___ Excerpted passage
Images from PwC’s Multipoly recruitment game.

In their quest for new talent, some Hungarian companies have found that it helps to blur the line between work and play.

Big corporations are using gamification, a concept of creating a game that simulates real-life situations that employees would encounter at a company. By playing at working at a firm, young people starting their careers can become more interested and involved in the company, while employers can learn more about potential job candidates. Gamification is designed to increase employer brand awareness among a target audience of inquisitive young minds.

Gamification puts a fresh and playful spin on the recruitment process and companies can increase engagement further by introducing cash prizes. In the case of the international advisory group PwC, their Multipoly game, produced in conjunction with Hungarian firm Games for Business, offers an interface that requests players to perform on-the-job tasks in a simulated work environment.

“What we would like to achieve with the game is to provide some sort of insight for potential hires of PwC,” explains Noémi Bíró, senior manager and CEE recruitment leader at PwC. She says that people are more interested in joining a company when they have a better understanding of what their role is within that organization.

According to Péter Filák, business development director at Games for Business, gamification can be used as a tool that, if applied well, provides meaningful motivation for target audiences to follow the desired behaviors of an organization in such fields as assessment, recruitment and development. “We have built several virtual assessment center modules into our simulation games that have helped collect valuable information about potential applicants besides their player behavior.”

The strong potential of this tool and its many uses is what makes it so appealing to companies in Hungary and elsewhere. “We have experienced a clear shift from the state where gamification was a mystic, interesting phenomenon to an accepted tool to be applied to ever more areas,” says Filák, whose company has invested heavily in educating the HR sector in Hungary on the practicalities of gamification.

Millennials learn in a very different way than their predecessors, according to HR Vice President of MOL Group, Zdravka Demeter Bubalo. “They do not appreciate being given information for information’s sake; learning must be relevant and ready for application. They also spend more time using electronic media and put greater emphasis on collaboration with others than their predecessors.”
______
- Tasks to carry out
A - Name every person in the passage on recruitment gamification, along with the job title and organization the passage gives for each.
B - In the passage on recruitment gamification, which firm produced PwC's Multipoly game together with PwC?
C - Check each statement against the passage on recruitment gamification. Answer yes or no for each, and quote the words from the passage that settle it.
(i) PwC produced the Multipoly game on its own.
(ii) Games for Business has put heavy investment into educating Hungary's HR sector about gamification.
(iii) Zdravka Demeter Bubalo says millennials spend less time on electronic media than their predecessors.
___ Data section
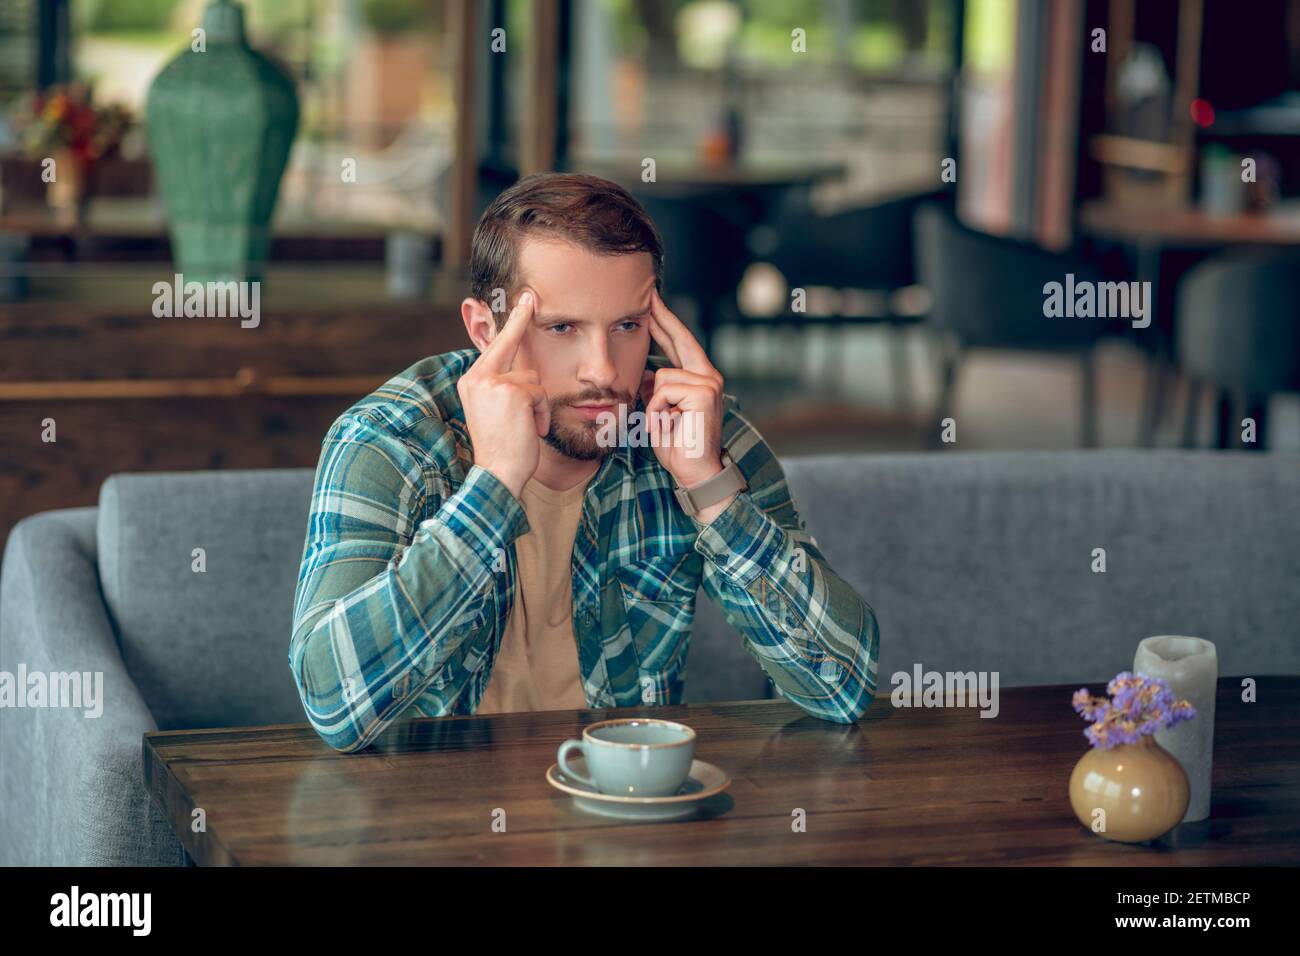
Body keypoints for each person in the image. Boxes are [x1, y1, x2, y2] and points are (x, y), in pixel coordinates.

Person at [289, 172, 879, 753]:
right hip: (436, 806)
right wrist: (492, 486)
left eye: (627, 325)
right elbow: (335, 707)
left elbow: (843, 689)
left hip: (624, 802)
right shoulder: (392, 441)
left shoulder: (697, 432)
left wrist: (710, 488)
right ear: (485, 329)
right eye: (562, 327)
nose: (602, 369)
______
- Per-task answers
A -
- Noémi Bíró: senior manager and CEE recruitment leader at PwC
- Péter Filák: business development director at Games for Business
- Zdravka Demeter Bubalo: HR Vice President of MOL Group

B - Games for Business, a Hungarian firm.

C -
(i) No: "produced in conjunction with Hungarian firm Games for Business"
(ii) Yes: "whose company has invested heavily in educating the HR sector in Hungary on the practicalities of gamification"
(iii) No: "They also spend more time using electronic media"